In return, the vaccination campaign has also exposed a historical stratum of significant size willing to sacrifice prestige and social relations, to even risk utter ruin against an overbearing and dictatorial state for the right to determine its own lifestyle. This tireless and irate minority has drawn a line in the sand against the limitless will-to-power of the industrial state and is proving its political vitality when it prepares to welcome the agents of the state at the doorway with an axe in its hand. It is only in this context that we can understand the merits of Libertarianism which has always been an ideology and lifestyle of the few, of those capable of self-responsibility and organisation. It can thus also never be thought of as anything but an esoteric proposition. In return, the vaccination campaign has also shown that the self-responsible part of the population is in dire need of investment to lobby, secure, and expand the space of liberty against the encroachments of the technological population control state. A contemporary Libertarianism demands an intellectual and cultural labour of striving towards freedom as a value against technological and utilitarian temptations including a willingness to bear the costs of this freedom. It also needs to understand its limits. It acknowledges the logic of technology and accepts the historical state as a necessary form, while rejecting its cultural implications of heteronomy. Like seldom before, Libertarianism has identified the need to secure untouchable spaces in the home, family, and body to secure against statist intervention. On the cultural front, it celebrates unconstrained individualism with all its pitfalls and dangers, which the technological state will always code as dangerous madness. It chooses it over the dangerous submission to the norm which can always be perverted by propaganda and enforced by the folly of crowds.
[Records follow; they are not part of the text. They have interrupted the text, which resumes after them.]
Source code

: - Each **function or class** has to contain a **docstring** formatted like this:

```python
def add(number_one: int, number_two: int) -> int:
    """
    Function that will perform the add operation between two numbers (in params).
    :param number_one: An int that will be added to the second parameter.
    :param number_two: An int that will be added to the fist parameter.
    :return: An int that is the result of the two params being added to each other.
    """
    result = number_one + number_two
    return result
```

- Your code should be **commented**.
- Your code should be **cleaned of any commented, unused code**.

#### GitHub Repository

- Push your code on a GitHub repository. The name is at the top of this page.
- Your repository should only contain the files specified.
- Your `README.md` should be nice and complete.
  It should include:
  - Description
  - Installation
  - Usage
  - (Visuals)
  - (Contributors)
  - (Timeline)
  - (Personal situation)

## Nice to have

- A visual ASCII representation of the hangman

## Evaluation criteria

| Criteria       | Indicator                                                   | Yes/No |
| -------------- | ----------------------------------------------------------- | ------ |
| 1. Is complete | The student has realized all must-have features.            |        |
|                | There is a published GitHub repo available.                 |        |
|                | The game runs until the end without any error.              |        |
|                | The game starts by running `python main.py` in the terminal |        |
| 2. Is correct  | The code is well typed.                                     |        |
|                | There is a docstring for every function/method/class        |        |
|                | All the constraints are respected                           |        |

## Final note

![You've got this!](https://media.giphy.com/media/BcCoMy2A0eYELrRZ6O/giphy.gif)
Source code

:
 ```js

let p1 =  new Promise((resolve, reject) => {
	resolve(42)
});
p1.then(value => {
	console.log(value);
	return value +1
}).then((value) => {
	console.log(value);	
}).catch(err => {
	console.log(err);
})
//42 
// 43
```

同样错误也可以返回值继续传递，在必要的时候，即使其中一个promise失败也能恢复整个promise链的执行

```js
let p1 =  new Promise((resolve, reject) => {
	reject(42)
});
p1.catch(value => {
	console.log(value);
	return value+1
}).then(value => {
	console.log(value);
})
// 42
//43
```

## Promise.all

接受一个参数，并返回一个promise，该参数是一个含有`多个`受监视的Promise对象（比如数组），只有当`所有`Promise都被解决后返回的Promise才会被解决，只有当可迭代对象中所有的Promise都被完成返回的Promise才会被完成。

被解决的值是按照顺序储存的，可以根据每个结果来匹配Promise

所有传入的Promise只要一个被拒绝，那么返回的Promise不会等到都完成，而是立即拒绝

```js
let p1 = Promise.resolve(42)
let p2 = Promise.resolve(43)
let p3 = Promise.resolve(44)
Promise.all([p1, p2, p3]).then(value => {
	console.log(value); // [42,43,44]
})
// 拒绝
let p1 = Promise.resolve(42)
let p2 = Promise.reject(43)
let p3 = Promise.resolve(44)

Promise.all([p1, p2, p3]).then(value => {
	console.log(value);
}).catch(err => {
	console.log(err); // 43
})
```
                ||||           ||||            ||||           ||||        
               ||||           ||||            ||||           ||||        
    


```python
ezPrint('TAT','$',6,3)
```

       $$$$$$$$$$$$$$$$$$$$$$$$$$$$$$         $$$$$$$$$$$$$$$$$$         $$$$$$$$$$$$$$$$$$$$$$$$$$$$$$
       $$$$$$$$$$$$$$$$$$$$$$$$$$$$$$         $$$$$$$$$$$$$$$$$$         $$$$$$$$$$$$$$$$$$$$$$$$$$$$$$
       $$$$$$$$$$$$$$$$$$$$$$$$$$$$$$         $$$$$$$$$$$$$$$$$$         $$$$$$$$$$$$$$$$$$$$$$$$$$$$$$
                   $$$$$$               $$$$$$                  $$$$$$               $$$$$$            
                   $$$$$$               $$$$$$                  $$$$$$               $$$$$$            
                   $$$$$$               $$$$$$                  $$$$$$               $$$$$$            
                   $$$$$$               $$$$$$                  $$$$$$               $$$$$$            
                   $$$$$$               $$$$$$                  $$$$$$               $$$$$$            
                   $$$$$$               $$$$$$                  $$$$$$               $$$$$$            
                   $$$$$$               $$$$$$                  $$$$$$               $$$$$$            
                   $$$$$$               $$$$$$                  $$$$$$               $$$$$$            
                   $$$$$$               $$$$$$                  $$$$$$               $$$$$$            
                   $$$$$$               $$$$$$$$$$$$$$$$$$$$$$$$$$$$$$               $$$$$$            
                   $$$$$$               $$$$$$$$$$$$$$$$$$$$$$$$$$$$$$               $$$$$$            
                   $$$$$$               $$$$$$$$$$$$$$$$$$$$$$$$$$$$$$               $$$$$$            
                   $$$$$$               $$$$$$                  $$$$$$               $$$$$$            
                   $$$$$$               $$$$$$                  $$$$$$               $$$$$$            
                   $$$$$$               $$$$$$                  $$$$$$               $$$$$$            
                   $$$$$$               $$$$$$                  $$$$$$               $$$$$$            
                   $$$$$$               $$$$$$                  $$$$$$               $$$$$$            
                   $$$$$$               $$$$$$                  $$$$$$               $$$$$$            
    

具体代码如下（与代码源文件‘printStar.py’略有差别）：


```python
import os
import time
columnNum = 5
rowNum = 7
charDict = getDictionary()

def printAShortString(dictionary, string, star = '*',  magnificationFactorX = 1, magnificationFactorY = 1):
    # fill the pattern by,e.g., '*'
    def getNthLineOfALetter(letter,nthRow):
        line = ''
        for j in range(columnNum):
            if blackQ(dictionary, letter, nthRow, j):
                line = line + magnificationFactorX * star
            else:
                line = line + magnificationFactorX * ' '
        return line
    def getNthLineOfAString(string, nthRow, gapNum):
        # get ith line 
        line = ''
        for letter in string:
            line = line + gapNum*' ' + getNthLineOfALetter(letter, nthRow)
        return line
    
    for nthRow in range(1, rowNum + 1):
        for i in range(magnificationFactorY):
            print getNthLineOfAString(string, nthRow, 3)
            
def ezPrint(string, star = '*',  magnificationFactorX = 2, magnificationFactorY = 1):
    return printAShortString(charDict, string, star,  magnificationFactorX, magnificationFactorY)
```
It is at this point, that Libertarianism also reconnects with the history, identity and morphology of Western Civilisation: the city states of Athens, of the Hanse, of Renaissance Italy, the historical Federalism of the United States and its Bill of Rights — all exemplify the luxurious abundance of Western individualism as political form, its desire for space beyond the temptations of imperial monoculture which has always failed to capture the hearts of its great men. A West beyond a mere geographical designation must always allow for flamboyant eccentricity, peculiar lifestyles and the chance of unlikely political reversals. In this quest, Libertarianism in concreto means the organisation of the task to conserve, carve out and invent new spaces untouched by the corporatist technological state and their delegation to the responsibility of the individual. It is a mission which inextricably links it to the peculiarity and historical uniqueness of Western civilisation. For the West, Libertarianism is identity and destiny.